### PROMPT:
Convert the material below, from the line with "Restauraciones en Extremadura: el castillo" to the line with "produits les plus vendus", both included, into a JSON list of strings with one string per line and blank lines omitted. Leave the pictures out of the answer.

### RECORDED INFORMATION:
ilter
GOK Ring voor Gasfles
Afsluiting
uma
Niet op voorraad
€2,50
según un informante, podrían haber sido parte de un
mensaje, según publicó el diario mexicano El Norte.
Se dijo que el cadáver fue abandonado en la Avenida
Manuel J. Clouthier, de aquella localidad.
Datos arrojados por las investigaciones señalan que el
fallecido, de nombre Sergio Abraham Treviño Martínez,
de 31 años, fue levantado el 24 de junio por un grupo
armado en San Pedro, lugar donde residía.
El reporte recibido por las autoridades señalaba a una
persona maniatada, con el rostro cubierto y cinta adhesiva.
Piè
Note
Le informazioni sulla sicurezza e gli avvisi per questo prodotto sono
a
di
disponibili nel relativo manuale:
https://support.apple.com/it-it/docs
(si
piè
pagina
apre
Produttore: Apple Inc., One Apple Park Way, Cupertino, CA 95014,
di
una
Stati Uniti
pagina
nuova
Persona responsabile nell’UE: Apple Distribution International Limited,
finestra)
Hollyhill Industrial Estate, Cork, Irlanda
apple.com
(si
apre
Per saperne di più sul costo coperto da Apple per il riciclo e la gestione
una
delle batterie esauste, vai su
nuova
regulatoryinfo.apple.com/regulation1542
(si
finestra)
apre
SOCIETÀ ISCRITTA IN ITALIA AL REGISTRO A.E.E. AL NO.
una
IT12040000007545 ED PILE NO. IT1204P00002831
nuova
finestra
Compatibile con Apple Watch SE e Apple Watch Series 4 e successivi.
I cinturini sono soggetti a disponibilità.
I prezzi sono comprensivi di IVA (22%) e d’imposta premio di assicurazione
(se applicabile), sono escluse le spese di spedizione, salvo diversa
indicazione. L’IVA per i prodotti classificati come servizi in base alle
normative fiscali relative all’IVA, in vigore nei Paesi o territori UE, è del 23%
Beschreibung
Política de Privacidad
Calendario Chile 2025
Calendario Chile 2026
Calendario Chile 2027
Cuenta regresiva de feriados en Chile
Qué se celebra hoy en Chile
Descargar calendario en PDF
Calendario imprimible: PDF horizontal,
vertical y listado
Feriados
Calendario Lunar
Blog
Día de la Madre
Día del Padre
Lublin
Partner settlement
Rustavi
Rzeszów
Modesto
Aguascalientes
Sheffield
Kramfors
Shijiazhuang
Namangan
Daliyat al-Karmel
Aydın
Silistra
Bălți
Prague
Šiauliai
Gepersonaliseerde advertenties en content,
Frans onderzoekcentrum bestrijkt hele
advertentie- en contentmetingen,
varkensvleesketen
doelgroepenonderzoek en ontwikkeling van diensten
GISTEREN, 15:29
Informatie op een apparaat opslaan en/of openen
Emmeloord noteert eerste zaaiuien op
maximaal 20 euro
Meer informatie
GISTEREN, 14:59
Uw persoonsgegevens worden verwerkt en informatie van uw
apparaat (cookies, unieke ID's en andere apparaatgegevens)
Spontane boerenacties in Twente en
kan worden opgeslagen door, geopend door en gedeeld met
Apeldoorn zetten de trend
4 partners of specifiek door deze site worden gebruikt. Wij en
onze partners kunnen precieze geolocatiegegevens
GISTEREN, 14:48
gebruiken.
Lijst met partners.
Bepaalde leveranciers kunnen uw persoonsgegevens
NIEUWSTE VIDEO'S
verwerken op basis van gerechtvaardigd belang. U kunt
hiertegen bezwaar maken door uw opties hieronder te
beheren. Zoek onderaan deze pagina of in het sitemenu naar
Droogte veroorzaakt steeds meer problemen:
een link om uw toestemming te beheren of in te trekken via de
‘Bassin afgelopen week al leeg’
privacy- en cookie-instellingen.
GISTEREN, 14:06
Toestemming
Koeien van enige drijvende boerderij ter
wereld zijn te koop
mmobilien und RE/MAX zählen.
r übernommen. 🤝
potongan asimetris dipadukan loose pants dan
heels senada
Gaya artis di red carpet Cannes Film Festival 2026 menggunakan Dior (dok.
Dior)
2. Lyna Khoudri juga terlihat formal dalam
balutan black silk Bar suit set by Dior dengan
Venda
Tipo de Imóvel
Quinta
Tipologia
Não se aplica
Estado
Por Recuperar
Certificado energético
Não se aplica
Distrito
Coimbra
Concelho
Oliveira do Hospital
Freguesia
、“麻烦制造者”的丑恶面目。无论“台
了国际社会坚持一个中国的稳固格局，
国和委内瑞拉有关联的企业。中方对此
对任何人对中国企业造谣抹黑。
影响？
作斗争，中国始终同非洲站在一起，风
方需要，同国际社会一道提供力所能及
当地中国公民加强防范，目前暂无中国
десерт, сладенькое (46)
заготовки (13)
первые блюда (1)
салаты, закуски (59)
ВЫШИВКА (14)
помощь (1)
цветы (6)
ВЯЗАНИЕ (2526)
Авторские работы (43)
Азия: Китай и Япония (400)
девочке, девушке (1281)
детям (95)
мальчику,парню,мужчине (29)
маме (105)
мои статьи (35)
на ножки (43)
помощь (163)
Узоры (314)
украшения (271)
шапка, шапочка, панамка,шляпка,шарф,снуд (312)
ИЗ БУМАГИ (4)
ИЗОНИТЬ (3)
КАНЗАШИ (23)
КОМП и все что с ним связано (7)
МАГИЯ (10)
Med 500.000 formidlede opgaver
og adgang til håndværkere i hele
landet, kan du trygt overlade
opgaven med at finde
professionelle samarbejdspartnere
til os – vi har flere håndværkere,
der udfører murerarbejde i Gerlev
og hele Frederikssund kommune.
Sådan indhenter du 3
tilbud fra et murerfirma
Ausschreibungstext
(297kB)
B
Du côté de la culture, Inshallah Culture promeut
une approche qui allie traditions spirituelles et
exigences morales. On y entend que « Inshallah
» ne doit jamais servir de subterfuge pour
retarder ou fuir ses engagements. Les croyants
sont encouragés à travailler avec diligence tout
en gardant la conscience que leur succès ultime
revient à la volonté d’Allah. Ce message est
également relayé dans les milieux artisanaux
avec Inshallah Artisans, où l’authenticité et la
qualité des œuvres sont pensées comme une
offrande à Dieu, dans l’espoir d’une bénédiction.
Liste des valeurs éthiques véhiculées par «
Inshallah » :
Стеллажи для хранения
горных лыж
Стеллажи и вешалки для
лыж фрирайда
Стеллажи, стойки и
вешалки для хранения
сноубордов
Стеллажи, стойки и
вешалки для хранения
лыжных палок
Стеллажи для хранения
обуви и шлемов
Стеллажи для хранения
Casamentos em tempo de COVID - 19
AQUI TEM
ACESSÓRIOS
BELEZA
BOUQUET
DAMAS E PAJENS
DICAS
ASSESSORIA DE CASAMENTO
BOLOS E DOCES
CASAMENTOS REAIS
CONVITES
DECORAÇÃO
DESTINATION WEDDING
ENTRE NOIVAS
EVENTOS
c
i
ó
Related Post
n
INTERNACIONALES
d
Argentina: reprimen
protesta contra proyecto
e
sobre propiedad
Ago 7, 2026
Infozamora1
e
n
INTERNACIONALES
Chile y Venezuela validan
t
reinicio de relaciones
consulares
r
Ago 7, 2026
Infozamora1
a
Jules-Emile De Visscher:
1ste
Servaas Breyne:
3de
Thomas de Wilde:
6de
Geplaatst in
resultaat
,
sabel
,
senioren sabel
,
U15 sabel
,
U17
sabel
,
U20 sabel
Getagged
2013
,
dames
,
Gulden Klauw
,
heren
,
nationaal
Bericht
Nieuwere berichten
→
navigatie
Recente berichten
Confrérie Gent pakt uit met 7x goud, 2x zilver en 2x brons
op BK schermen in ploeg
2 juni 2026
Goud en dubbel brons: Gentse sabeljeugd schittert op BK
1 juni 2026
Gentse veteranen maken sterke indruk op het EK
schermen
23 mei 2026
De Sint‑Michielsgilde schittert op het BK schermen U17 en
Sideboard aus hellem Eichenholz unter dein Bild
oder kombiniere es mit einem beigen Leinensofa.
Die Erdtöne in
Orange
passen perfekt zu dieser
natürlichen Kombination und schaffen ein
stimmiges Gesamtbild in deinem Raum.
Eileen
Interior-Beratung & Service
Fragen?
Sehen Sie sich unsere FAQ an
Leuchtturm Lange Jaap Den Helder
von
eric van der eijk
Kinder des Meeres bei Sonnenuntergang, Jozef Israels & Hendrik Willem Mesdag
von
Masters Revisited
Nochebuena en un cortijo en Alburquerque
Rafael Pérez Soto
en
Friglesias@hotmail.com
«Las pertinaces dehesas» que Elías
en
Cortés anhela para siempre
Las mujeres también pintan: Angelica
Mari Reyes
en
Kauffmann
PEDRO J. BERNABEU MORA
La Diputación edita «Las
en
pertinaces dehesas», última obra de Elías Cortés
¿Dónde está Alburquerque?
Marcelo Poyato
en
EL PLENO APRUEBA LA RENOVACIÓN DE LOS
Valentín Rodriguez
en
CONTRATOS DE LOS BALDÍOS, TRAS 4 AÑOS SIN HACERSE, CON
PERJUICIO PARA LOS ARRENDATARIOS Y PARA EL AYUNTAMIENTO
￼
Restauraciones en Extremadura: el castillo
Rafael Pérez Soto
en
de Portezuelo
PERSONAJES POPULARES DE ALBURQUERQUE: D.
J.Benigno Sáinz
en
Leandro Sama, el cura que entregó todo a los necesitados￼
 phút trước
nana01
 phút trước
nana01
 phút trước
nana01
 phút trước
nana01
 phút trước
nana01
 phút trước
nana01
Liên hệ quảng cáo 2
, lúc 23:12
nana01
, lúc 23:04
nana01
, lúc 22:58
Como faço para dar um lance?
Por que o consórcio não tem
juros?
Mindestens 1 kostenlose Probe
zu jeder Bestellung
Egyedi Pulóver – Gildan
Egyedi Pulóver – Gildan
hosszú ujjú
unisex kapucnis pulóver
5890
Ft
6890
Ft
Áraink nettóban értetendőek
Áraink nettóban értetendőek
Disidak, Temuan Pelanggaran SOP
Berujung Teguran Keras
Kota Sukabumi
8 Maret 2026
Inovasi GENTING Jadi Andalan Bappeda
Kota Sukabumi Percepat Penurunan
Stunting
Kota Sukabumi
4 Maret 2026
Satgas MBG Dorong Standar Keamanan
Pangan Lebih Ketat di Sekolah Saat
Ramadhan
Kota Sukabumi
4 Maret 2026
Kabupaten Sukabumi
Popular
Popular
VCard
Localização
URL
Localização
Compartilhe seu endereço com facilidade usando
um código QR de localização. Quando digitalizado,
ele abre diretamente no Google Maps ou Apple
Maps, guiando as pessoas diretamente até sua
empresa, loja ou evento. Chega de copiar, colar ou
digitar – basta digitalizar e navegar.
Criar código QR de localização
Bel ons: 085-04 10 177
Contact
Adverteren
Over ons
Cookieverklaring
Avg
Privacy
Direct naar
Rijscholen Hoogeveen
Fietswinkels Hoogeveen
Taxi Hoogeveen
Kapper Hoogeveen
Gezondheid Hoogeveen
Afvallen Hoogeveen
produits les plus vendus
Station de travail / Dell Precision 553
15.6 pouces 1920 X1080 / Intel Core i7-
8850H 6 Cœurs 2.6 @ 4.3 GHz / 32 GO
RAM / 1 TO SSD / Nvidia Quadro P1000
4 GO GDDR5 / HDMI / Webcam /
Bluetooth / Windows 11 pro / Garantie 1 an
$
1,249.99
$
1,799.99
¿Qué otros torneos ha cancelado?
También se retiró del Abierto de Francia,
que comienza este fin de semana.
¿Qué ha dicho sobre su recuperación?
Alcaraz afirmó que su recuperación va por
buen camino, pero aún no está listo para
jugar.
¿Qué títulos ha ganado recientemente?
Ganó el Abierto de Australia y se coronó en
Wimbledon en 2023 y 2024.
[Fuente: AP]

### RESPONSE TO THIS EXERCISE:
[
  "Restauraciones en Extremadura: el castillo",
  "Rafael Pérez Soto",
  "en",
  "de Portezuelo",
  "PERSONAJES POPULARES DE ALBURQUERQUE: D.",
  "J.Benigno Sáinz",
  "en",
  "Leandro Sama, el cura que entregó todo a los necesitados",
  " phút trước",
  "nana01",
  " phút trước",
  "nana01",
  " phút trước",
  "nana01",
  " phút trước",
  "nana01",
  " phút trước",
  "nana01",
  " phút trước",
  "nana01",
  "Liên hệ quảng cáo 2",
  ", lúc 23:12",
  "nana01",
  ", lúc 23:04",
  "nana01",
  ", lúc 22:58",
  "Como faço para dar um lance?",
  "Por que o consórcio não tem",
  "juros?",
  "Mindestens 1 kostenlose Probe",
  "zu jeder Bestellung",
  "Egyedi Pulóver – Gildan",
  "Egyedi Pulóver – Gildan",
  "hosszú ujjú",
  "unisex kapucnis pulóver",
  "5890",
  "Ft",
  "6890",
  "Ft",
  "Áraink nettóban értetendőek",
  "Áraink nettóban értetendőek",
  "Disidak, Temuan Pelanggaran SOP",
  "Berujung Teguran Keras",
  "Kota Sukabumi",
  "8 Maret 2026",
  "Inovasi GENTING Jadi Andalan Bappeda",
  "Kota Sukabumi Percepat Penurunan",
  "Stunting",
  "Kota Sukabumi",
  "4 Maret 2026",
  "Satgas MBG Dorong Standar Keamanan",
  "Pangan Lebih Ketat di Sekolah Saat",
  "Ramadhan",
  "Kota Sukabumi",
  "4 Maret 2026",
  "Kabupaten Sukabumi",
  "Popular",
  "Popular",
  "VCard",
  "Localização",
  "URL",
  "Localização",
  "Compartilhe seu endereço com facilidade usando",
  "um código QR de localização. Quando digitalizado,",
  "ele abre diretamente no Google Maps ou Apple",
  "Maps, guiando as pessoas diretamente até sua",
  "empresa, loja ou evento. Chega de copiar, colar ou",
  "digitar – basta digitalizar e navegar.",
  "Criar código QR de localização",
  "Bel ons: 085-04 10 177",
  "Contact",
  "Adverteren",
  "Over ons",
  "Cookieverklaring",
  "Avg",
  "Privacy",
  "Direct naar",
  "Rijscholen Hoogeveen",
  "Fietswinkels Hoogeveen",
  "Taxi Hoogeveen",
  "Kapper Hoogeveen",
  "Gezondheid Hoogeveen",
  "Afvallen Hoogeveen",
  "produits les plus vendus"
]